A Workplace Relations Commission adjudication hearing has been halted after the respondent’s witness joined the video call from a busy train.
The adjudication officer in Ireland – equivalent to an employment tribunal judge in Britain – said it “would not be satisfactory to continue” the hearing due to background noise.
The hearing into Kate Rellis’s case, a complaint under the Payment of Wages Act 1991 against South East Technological University Student Union (SETUSU), was being held by video conference yesterday but was soon adjourned.
SETUSU president Erin Foley had joined the adjudication hearing from a car, while the union’s welfare officer Lucy Kate Bosch dialled in from a moving train.
RTÉ reported that adjudication officer Gaye Cunningham said: “While we say that our hearings are otherwise than in private… our hearings are not being held in public streets or transit. When you go off mute, I seem to be hearing other passengers in the train.”
“I apologise for the noise. I’m currently travelling to Galway for work at the moment,” Bosch said.
Cunningham said: “I can hear a lot of background noise.

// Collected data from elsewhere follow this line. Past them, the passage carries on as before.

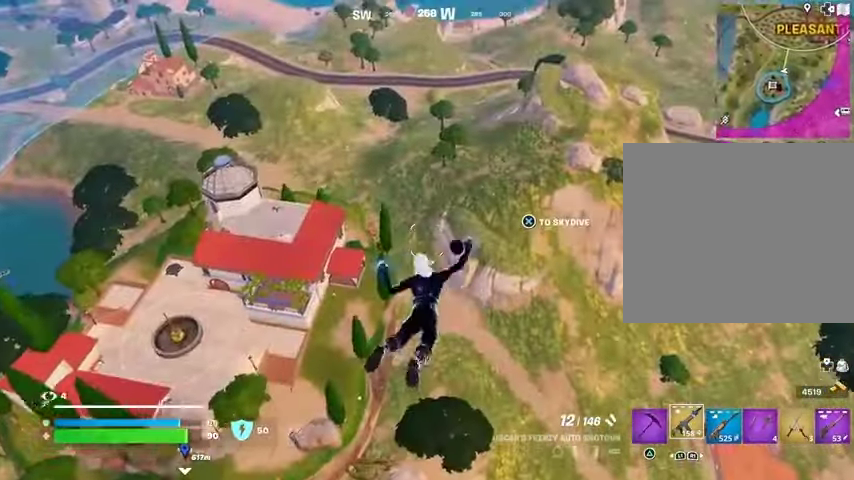
{"buttons": [], "left_stick": "center", "right_stick": "center", "events": []}
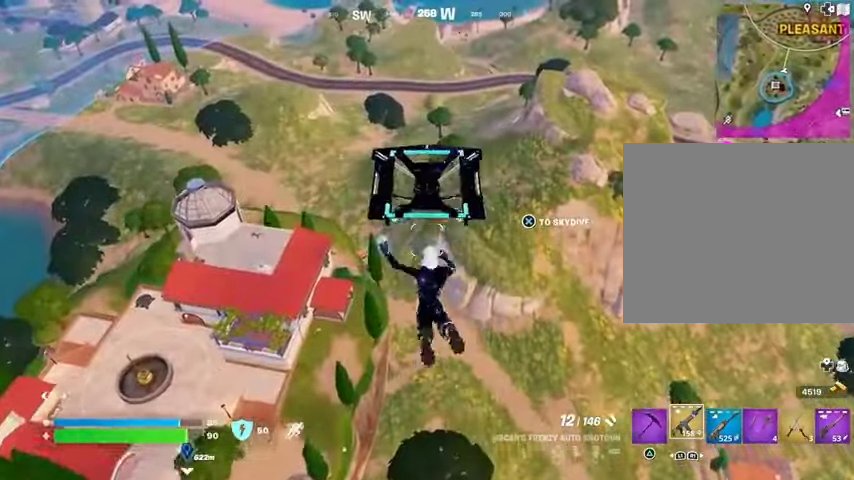
{"buttons": [], "left_stick": "center", "right_stick": "center", "events": []}
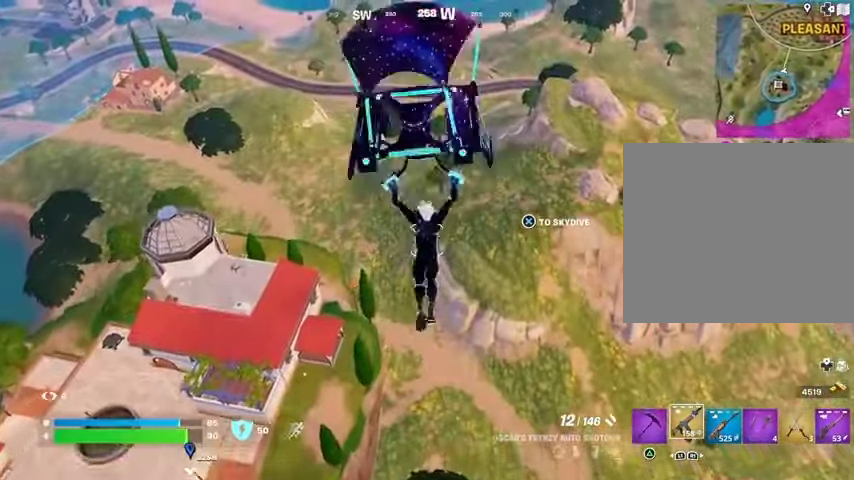
{"buttons": [], "left_stick": "center", "right_stick": "center", "events": []}
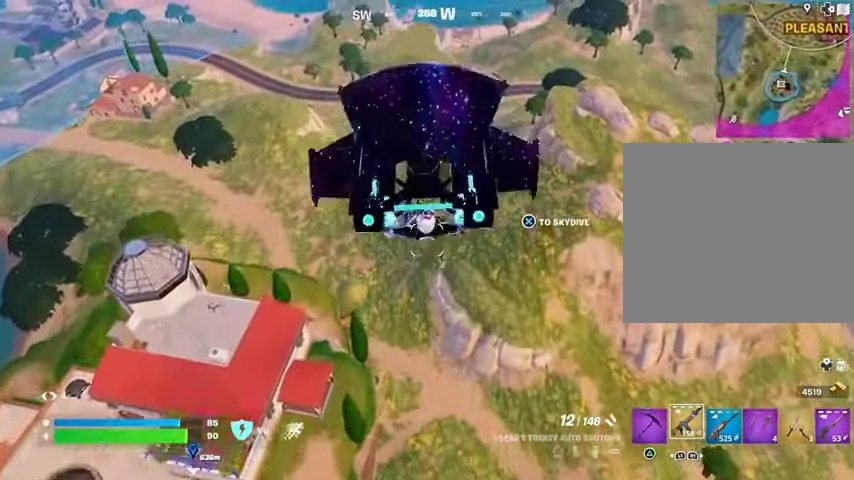
{"buttons": [], "left_stick": "center", "right_stick": "center", "events": [[100, "CROSS", "down"], [233, "CROSS", "up"]]}
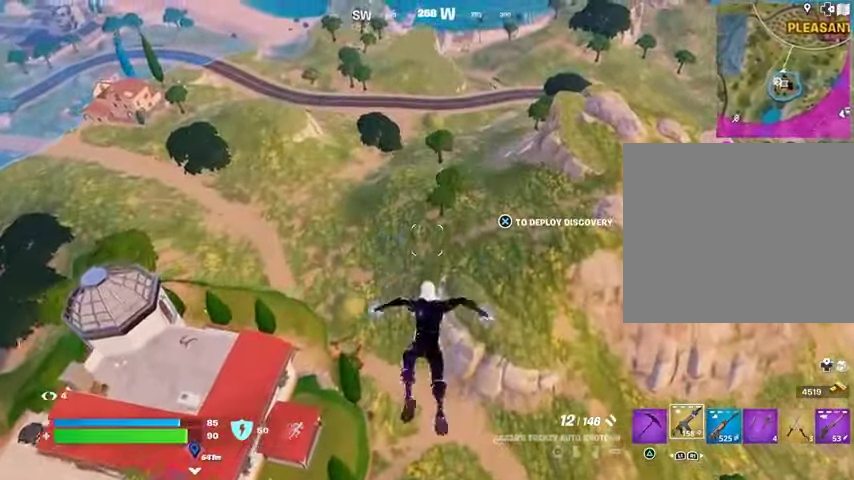
{"buttons": [], "left_stick": "center", "right_stick": "center", "events": [[233, "right_stick", "left"], [400, "right_stick", "center"]]}
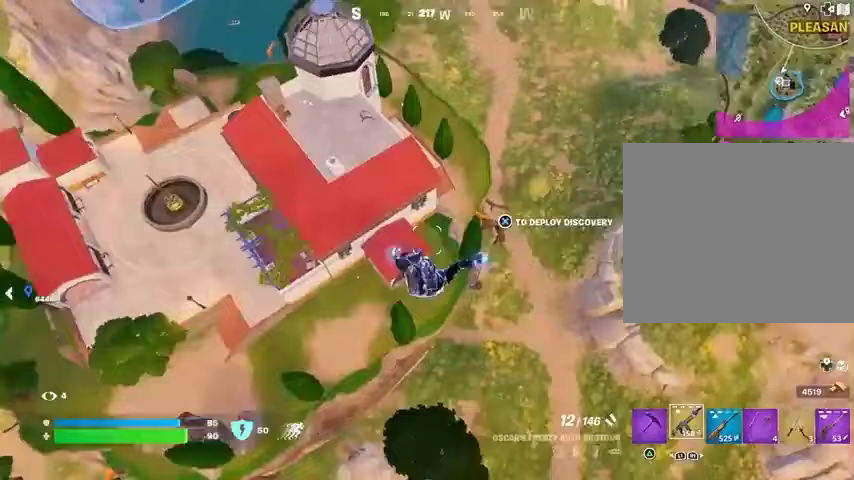
{"buttons": [], "left_stick": "center", "right_stick": "up-right", "events": [[267, "CROSS", "down"], [333, "CROSS", "up"], [467, "right_stick", "up-right"]]}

I can’t continue a hearing in the circumstances.”
Cunningham told the SETUSU officers: “You could have applied for a postponement. If a person is not available to take part in a hearing in what I’d call a safe setting, I can’t continue.
“It’s not satisfactory that people are in a train where it’s very noisy,” she added.
“You might as well be out on the main street. You must be in a fairly safe setting, an office setting, on the next date. I’d appreciate if the respondents would pay attention to the fact that you need to be in a reasonably formal setting. We’ll resume as soon as we can,” the adjudicator said.
She adjourned the hearing, saying it would be rescheduled as soon as possible.